2
votes

I am planning to use nifi to ingest data from more than 10,000 sensors. There are 50-100 types of sensors which will send a specific metric to nifi.

I am pondering over whether I should assign 1 port number to listen to all the sensors or I should assign 1 port for each type of sensor to facilitate my data pipeline. which is the better option?

Is there a upper limit of the no of ports which I can "listen" using nifi?

2

2 Answers

2
votes

@ilovetolearn

NiFi is such a powerful tool. You can do either of your ideas, but I would recommend to do what is easier for you. If you have data source sensors that need different data flows, use different ports. However, if you can fire everything at a single port, I would do this. This makes it easier to implement, consistent, easier to support later, and easier to scale.

In large scale highly available NiFi, you may want a Load Balancer to handle the inbound data. This would push the sensor data toward a single host:port on the LB appliance, that then directs to NiFi with 3-5-10+ nodes.

1
votes

I agree with the other answer that once scaling comes into play, an external load balancer in front of NiFi would be helpful.

In regards to the flow design, I would suggest using a single exposed port to ingest all the data, and then use RouteOnAttribute or RouteOnContent processors to direct specific sensor inputs into different flow segments.

One of the strengths of NiFi is the generic nature of flows given sufficient parameterization, so taking advantage of flowfile attributes to handle different data types dynamically scales and performs better than duplicating a lot of flow segments to statically handle slightly differing data.

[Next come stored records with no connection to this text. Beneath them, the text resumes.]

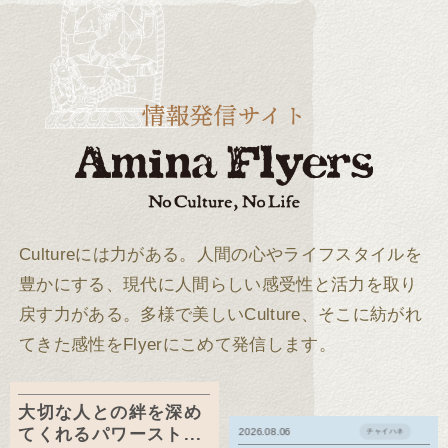
Cultureには力がある。
人間の心やライフスタイルを
豊かにする、現代に人間らしい感受性と活力を取り
戻す力がある。
多様で美しいCulture、そこに紡がれ
てきた感性をFlyerにこめて発信します。
大切な人との絆を深め
てくれるパワースト...
2026.08.06
チャイハネ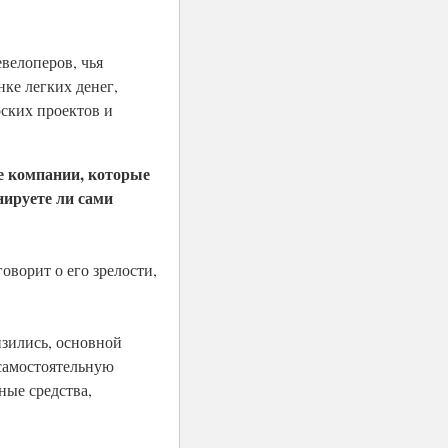
велоперов, чья
нке легких денег,
рских проектов и
те компании, которые
нируете ли сами
оворит о его зрелости,
изились, основной
 самостоятельную
ные средства,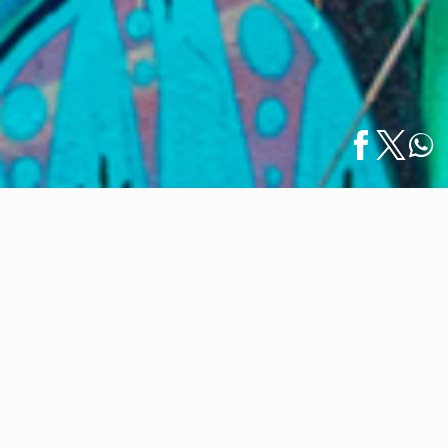
Inicio
/
Especiales
/
English
Arte Urbano en Puerto Vallarta: Calle Hidalgo
Arte Urbano en Puerto Vallarta:
Calle Hidalgo
29 abril 2022
Inicialmente, en la pared de una antigua casa que se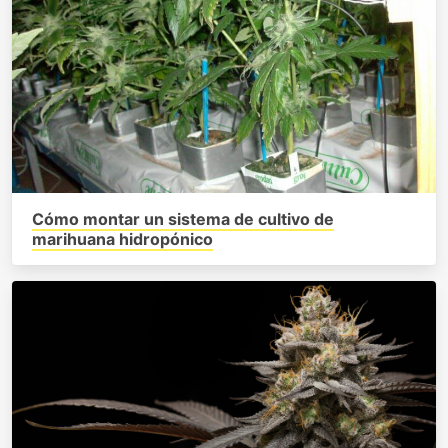
Cómo montar un sistema de cultivo de
marihuana hidropónico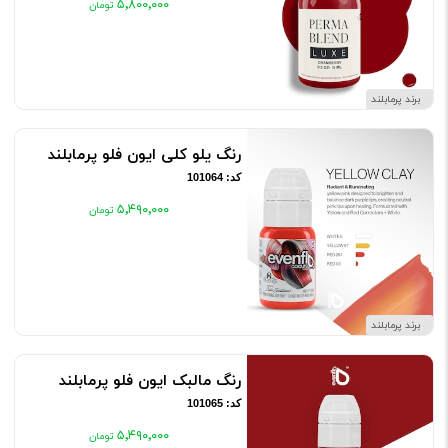
۵٬۸۰۰٬۰۰۰
برند پرمابلند
رنگ یلو کلی ایون فلو پرمابلند
کد: 101064
۵٬۴۹۰٬۰۰۰
برند پرمابلند
رنگ مالبک ایون فلو پرمابلند
کد: 101065
۵٬۴۹۰٬۰۰۰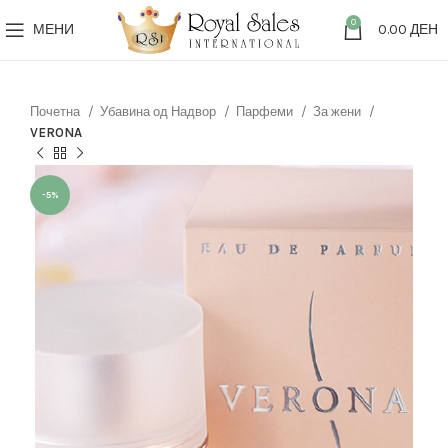
0
МЕНИ
0.00
ДЕН
Почетна
Убавина од Надвор
Парфеми
За жени
VERONA
-5%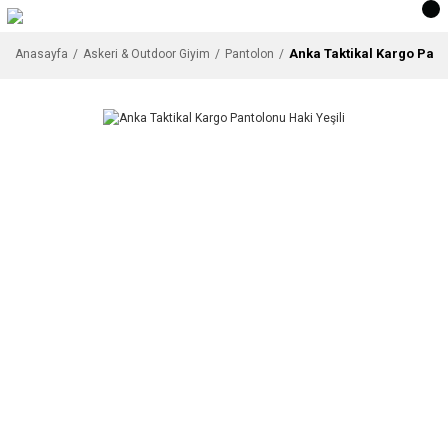
Anka Taktikal Kargo Pant
Anasayfa
Askeri & Outdoor Giyim
Pantolon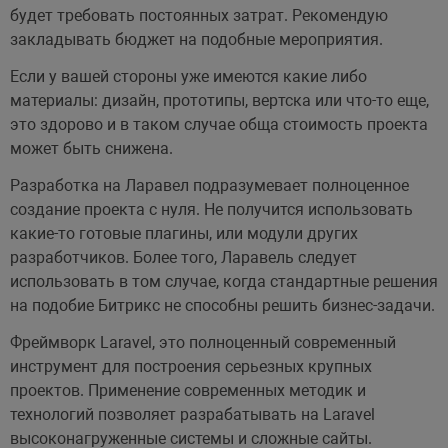
будет требовать постоянных затрат. Рекомендую
закладывать бюджет на подобные мероприятия.
Если у вашей стороны уже имеются какие либо
материалы: дизайн, прототипы, вертска или что-то еще,
это здорово и в таком случае обща стоимость проекта
может быть снижена.
Разработка на Ларавел подразумевает полноценное
создание проекта с нуля. Не получится использовать
какие-то готовые плагины, или модули других
разработчиков. Более того, Ларавель следует
использовать в том случае, когда стандартные решения
на подобие Битрикс не способны решить бизнес-задачи.
Фреймворк Laravel, это полноценный современный
инструмент для построения серьезных крупных
проектов. Применение современных методик и
технологий позволяет разрабатывать на Laravel
высоконагруженные системы и сложные сайты.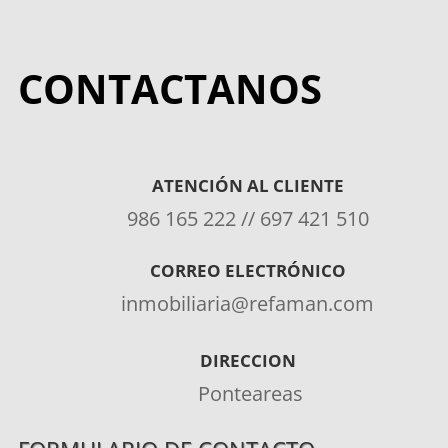
CONTACTANOS
ATENCIÓN AL CLIENTE
986 165 222 // 697 421 510
CORREO ELECTRÓNICO
inmobiliaria@refaman.com
DIRECCION
Ponteareas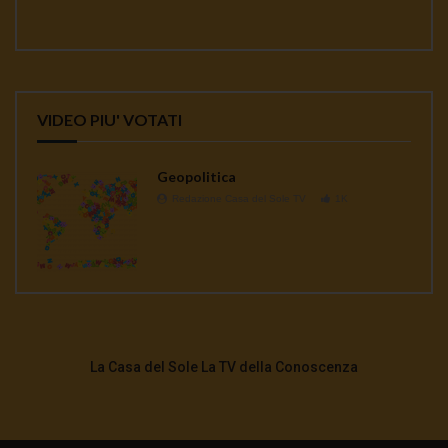
VIDEO PIU' VOTATI
Geopolitica
Redazione Casa del Sole TV
1K
La Casa del Sole La TV della Conoscenza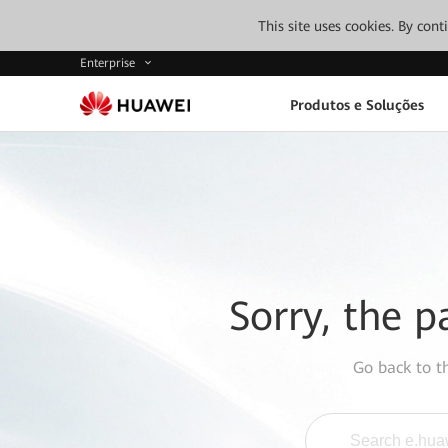
This site uses cookies. By con
Enterprise
Produtos e Soluções
Sorry, the p
Go back to 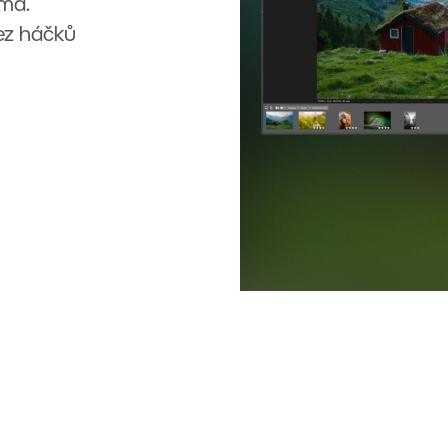
rma.
Bez háčků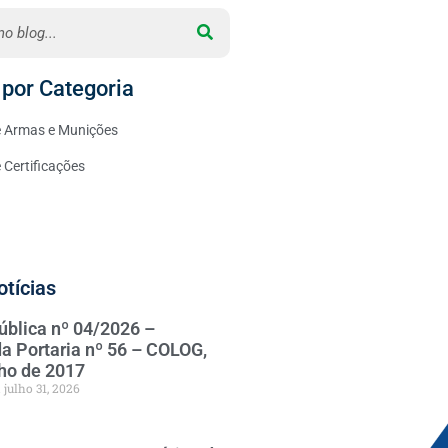
por Categoria
 Armas e Munições
Certificações
otícias
ública nº 04/2026 –
da Portaria nº 56 – COLOG,
nho de 2017
julho 31, 2026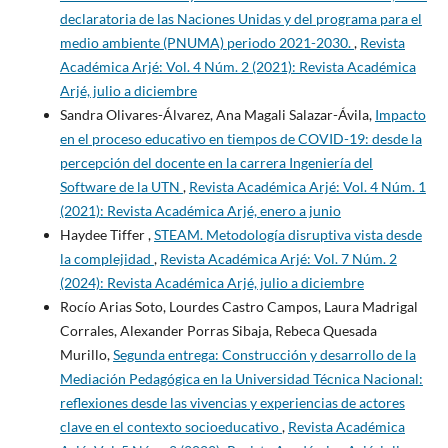
declaratoria de las Naciones Unidas y del programa para el
medio ambiente (PNUMA) periodo 2021-2030.
,
Revista
Académica Arjé: Vol. 4 Núm. 2 (2021): Revista Académica
Arjé, julio a diciembre
Sandra Olivares-Álvarez, Ana Magali Salazar-Ávila,
Impacto
en el proceso educativo en tiempos de COVID-19: desde la
percepción del docente en la carrera Ingeniería del
Software de la UTN
,
Revista Académica Arjé: Vol. 4 Núm. 1
(2021): Revista Académica Arjé, enero a junio
Haydee Tiffer ,
STEAM. Metodología disruptiva vista desde
la complejidad
,
Revista Académica Arjé: Vol. 7 Núm. 2
(2024): Revista Académica Arjé, julio a diciembre
Rocío Arias Soto, Lourdes Castro Campos, Laura Madrigal
Corrales, Alexander Porras Sibaja, Rebeca Quesada
Murillo,
Segunda entrega: Construcción y desarrollo de la
Mediación Pedagógica en la Universidad Técnica Nacional:
reflexiones desde las vivencias y experiencias de actores
clave en el contexto socioeducativo
,
Revista Académica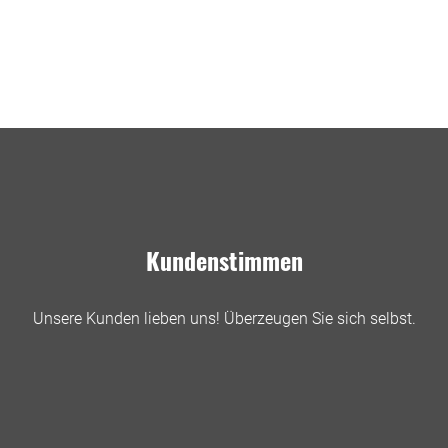
Kundenstimmen
Unsere Kunden lieben uns! Überzeugen Sie sich selbst.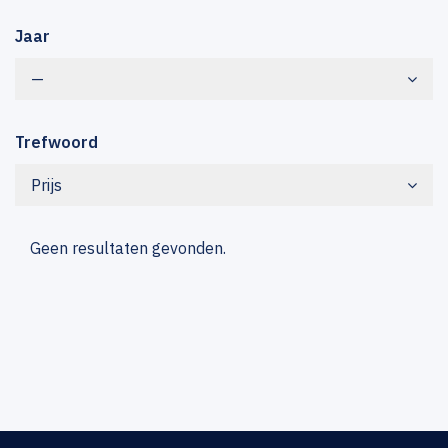
Jaar
—
Trefwoord
Prijs
Geen resultaten gevonden.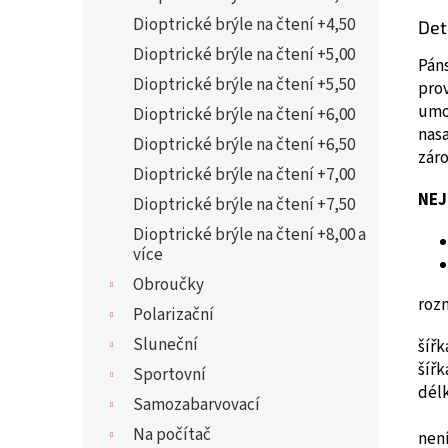
Dioptrické brýle na čtení +4,50
Det
Dioptrické brýle na čtení +5,00
Pán
Dioptrické brýle na čtení +5,50
pro
umož
Dioptrické brýle na čtení +6,00
nasa
Dioptrické brýle na čtení +6,50
záro
Dioptrické brýle na čtení +7,00
NEJ
Dioptrické brýle na čtení +7,50
Dioptrické brýle na čtení +8,00 a
více
Obroučky
roz
Polarizační
Sluneční
šíř
šíř
Sportovní
dél
Samozabarvovací
Na počítač
není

The performance overhead to run multiple ingestion ports vs. a single port and routed flowfiles is substantial, so this will give you a large performance improvement. You can also organize your flow segments into hierarchical nested groups using the Process Group features, to keep different flow segments cleanly organized and enforce access controls as well.

2020-06-02 Edit to answer questions in comments

Yes, you would have a lot of relationships coming out of the initial RouteOnAttribute processor at the ingestion port. However, you can segment these (route all flowfiles with X attribute in "family" X here, Y here, etc.) and send each to a different process group which encapsulates more specific logic.

Think of it like a physical network: at a large organization, you don't buy 1000 external network connections and hook each individual user's machine directly to the internet. Instead, you obtain one (plus redundancy/backup) large connection to the internet and use a router internally to direct the traffic to the appropriate endpoint. This has management benefits as well as cost, scalability, etc.

The overhead of multiple ingestion ports is that you have additional network requirements (S2S is very efficient when communicating, but there is overhead on a connection basis), multiple ports to be opened and monitored, and CPU to schedule & run each port's ingestion logic.

I've observed this pattern in practice at scale in multinational commercial and government organizations, and the performance improvement was significant when switching to a "single port; route flowfiles" pattern vs. "input port per flow" design. It is possible to accomplish what you want with either design, but I think this will be much more performant and easier to build & maintain.